Maintenant que penser de cette opération ? Il existe une certaine distorsion entre la communication et le contenu réel des offres. La communication est parfaite : claire, impactante, attractive, avec un bénéfice d’économie. Pour le contenu c’est différent puisqu’il recouvre en fait trois exploitations, d’intérêts très variables.

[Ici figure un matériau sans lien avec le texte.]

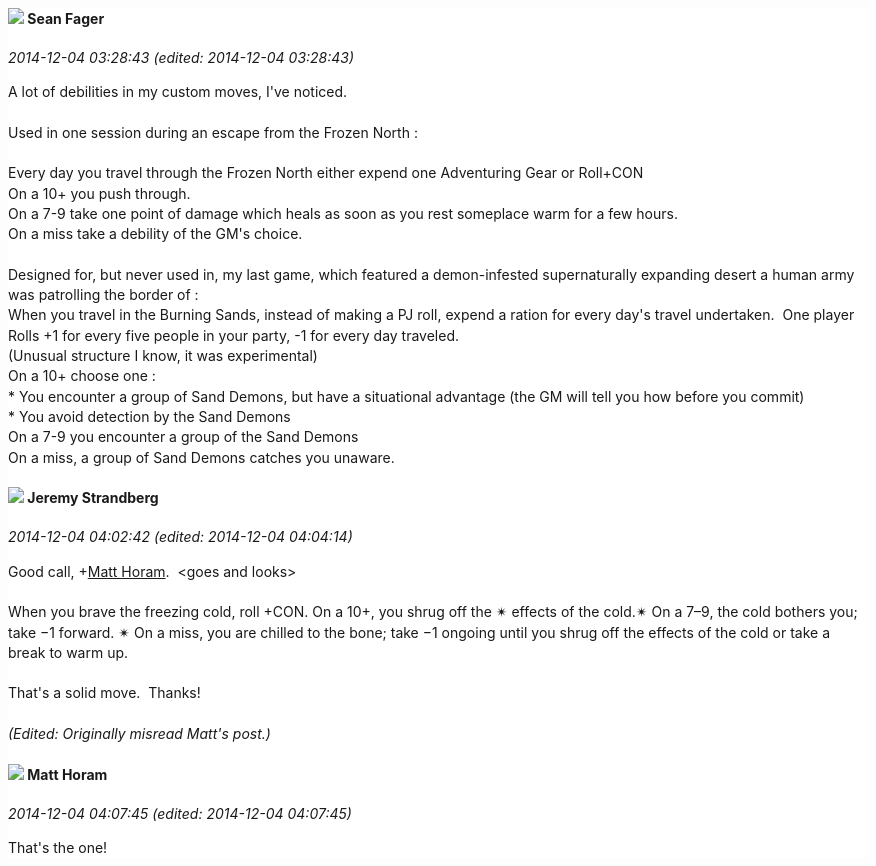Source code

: 
<div id='comment z134fh0h2wa0trtsh23xx5phrtj5hr4t5'>
  <h4><img src='{{site.baseurl}}//images/avatars/109957662124279661127_photo.jpg'> Sean Fager</h4>
      <p><cite>2014-12-04 03:28:43 (edited: 2014-12-04 03:28:43)</cite></p>
        <p>A lot of debilities in my custom moves, I&#39;ve noticed.<br /><br />Used in one session during an escape from the Frozen North :<br /><br />Every day you travel through the Frozen North either expend one Adventuring Gear or Roll+CON<br />On a 10+ you push through.<br />On a 7-9 take one point of damage which heals as soon as you rest someplace warm for a few hours.<br />On a miss take a debility of the GM&#39;s choice.<br /><br />Designed for, but never used in, my last game, which featured a demon-infested supernaturally expanding desert a human army was patrolling the border of :<br />When you travel in the Burning Sands, instead of making a PJ roll, expend a ration for every day&#39;s travel undertaken.  One player Rolls +1 for every five people in your party, -1 for every day traveled.<br />(Unusual structure I know, it was experimental)<br />On a 10+ choose one :<br />* You encounter a group of Sand Demons, but have a situational advantage (the GM will tell you how before you commit)<br />* You avoid detection by the Sand Demons<br />On a 7-9 you encounter a group of the Sand Demons<br />On a miss, a group of Sand Demons catches you unaware.</p>
</div>
        

<div id='comment z134fh0h2wa0trtsh23xx5phrtj5hr4t5'>
  <h4><img src='{{site.baseurl}}//images/avatars/102595580176380683252_photo.jpg'> Jeremy Strandberg</h4>
      <p><cite>2014-12-04 04:02:42 (edited: 2014-12-04 04:04:14)</cite></p>
        <p>Good call, <span class="proflinkWrapper"><span class="proflinkPrefix">+</span><a class="proflink" href="https://plus.google.com/105472060898626050077" oid="105472060898626050077">Matt Horam</a></span>.  &lt;goes and looks&gt; <br /><br />When you brave the freezing cold, roll +CON. On a 10+, you shrug off the ✴ effects of the cold.✴ On a 7–9, the cold bothers you; take −1 forward. ✴ On a miss, you are chilled to the bone; take −1 ongoing until you shrug off the effects of the cold or take a break to warm up.<br /><br />That&#39;s a solid move.  Thanks!<br /><br /><i>(Edited: Originally misread Matt&#39;s post.)</i></p>
</div>
        

<div id='comment z134fh0h2wa0trtsh23xx5phrtj5hr4t5'>
  <h4><img src='{{site.baseurl}}//images/avatars/105472060898626050077_photo.jpg'> Matt Horam</h4>
      <p><cite>2014-12-04 04:07:45 (edited: 2014-12-04 04:07:45)</cite></p>
        <p>That&#39;s the one!</p>
</div>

Le shopper se retrouvera bien dans les vrais Bogof avec prix identiques, mais risque d’être déçu par certaines offres à faible intérêt économique (26 % pour D’aucy, voire les 2,90 € des 5kg de pommes de terre pour l’achat de 5kg de poissons à 40 €90. En outre, les combinaisons produits sont loin d’être toujours attractives, voire pertinentes pour un shopper concentrant ses achats sur un faible nombre de références, très programmées.

L’enseigne va-t-elle bénéficier d’un effet de trafic ? Peut-être dans un premier temps grâce à une promesse forte. Mais celle-ci va s’appauvrir rapidement en raison de l’absence de preuve générale, voire d’un caractère trompeur de certaines offres. Reste l’intérêt stratégique de la circulation dans les gammes, mais qui va se heurter à un problème d’efficacité bien connu des lots hétérogènes, en raison notamment d’un manque de complémentarités pertinentes.

En résumé, nous ne croyons guère à la capacité de ce mécanisme à répondre de façon efficace aux contraintes de la loi Egalim. Mais il reste intéressant dans sa capacité à varier et animer l’offre des enseignes et répondre à certains objectifs des marques.